*Problem details*
Return every line from the one with "thumb tip: (729, 212)" through the one with "pinky pip: (744, 212)", inclusive, exactly as it appears below.

*Records for this exercise*
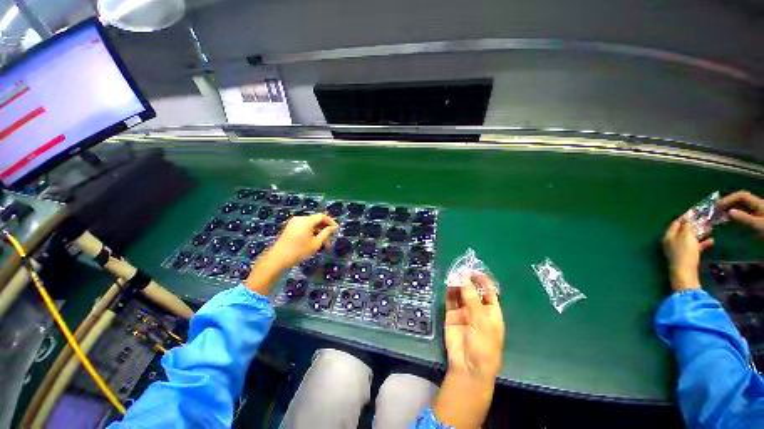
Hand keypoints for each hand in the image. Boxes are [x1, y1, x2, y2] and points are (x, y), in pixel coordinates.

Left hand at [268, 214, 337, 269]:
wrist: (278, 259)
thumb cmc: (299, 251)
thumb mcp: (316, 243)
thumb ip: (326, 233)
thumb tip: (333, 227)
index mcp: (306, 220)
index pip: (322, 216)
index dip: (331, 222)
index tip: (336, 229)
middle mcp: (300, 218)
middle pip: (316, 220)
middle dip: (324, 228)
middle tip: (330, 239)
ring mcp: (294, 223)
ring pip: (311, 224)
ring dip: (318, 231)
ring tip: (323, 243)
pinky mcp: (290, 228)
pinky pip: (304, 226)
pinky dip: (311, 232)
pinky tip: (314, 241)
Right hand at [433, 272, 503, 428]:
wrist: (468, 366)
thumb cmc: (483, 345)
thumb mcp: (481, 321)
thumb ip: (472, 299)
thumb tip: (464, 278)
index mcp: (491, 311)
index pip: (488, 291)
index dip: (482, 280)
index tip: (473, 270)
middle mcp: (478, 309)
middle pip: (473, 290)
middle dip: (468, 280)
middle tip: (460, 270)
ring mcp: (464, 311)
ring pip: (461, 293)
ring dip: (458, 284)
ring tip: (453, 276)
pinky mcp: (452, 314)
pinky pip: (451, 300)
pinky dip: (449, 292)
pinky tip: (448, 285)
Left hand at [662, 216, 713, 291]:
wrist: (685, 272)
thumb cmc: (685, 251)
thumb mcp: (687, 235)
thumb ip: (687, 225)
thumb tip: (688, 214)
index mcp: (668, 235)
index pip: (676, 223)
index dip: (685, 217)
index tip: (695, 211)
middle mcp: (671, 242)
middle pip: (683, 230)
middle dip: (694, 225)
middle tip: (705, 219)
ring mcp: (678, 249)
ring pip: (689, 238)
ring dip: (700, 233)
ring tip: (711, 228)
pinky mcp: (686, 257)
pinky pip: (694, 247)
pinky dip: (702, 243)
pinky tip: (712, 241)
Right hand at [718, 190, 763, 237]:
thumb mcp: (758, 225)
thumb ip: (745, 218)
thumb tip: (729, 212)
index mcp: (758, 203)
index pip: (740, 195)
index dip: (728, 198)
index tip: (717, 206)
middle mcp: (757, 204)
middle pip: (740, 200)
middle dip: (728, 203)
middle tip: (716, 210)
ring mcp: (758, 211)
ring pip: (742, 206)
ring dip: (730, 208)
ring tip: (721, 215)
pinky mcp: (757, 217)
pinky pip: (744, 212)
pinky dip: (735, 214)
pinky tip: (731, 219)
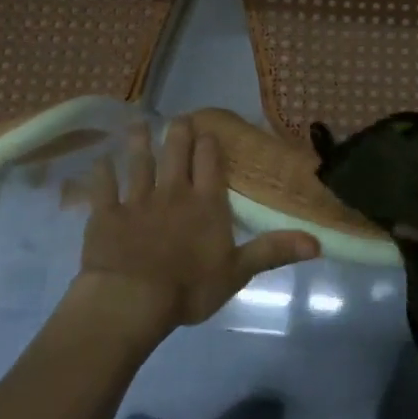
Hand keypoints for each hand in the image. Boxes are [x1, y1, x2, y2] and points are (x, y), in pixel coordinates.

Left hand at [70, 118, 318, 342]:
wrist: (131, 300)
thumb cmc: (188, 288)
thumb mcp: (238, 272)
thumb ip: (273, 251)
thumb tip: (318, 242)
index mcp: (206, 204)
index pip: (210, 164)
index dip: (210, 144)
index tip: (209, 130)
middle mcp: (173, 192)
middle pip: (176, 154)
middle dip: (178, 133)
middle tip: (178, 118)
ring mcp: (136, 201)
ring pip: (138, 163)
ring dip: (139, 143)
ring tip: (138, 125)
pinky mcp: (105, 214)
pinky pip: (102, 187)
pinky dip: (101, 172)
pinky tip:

*Result for this exercise*
thumb tip: (729, 212)
index mcp: (758, 203)
index pip: (740, 195)
index dip: (728, 198)
index tip: (717, 206)
middle mcp: (757, 204)
middle pip: (740, 200)
middle dip: (728, 203)
middle tip: (716, 210)
ring mcp: (758, 211)
ring pip: (742, 206)
ring dip: (730, 208)
ring tip: (721, 215)
pinky mcp: (757, 217)
pinky pip: (744, 212)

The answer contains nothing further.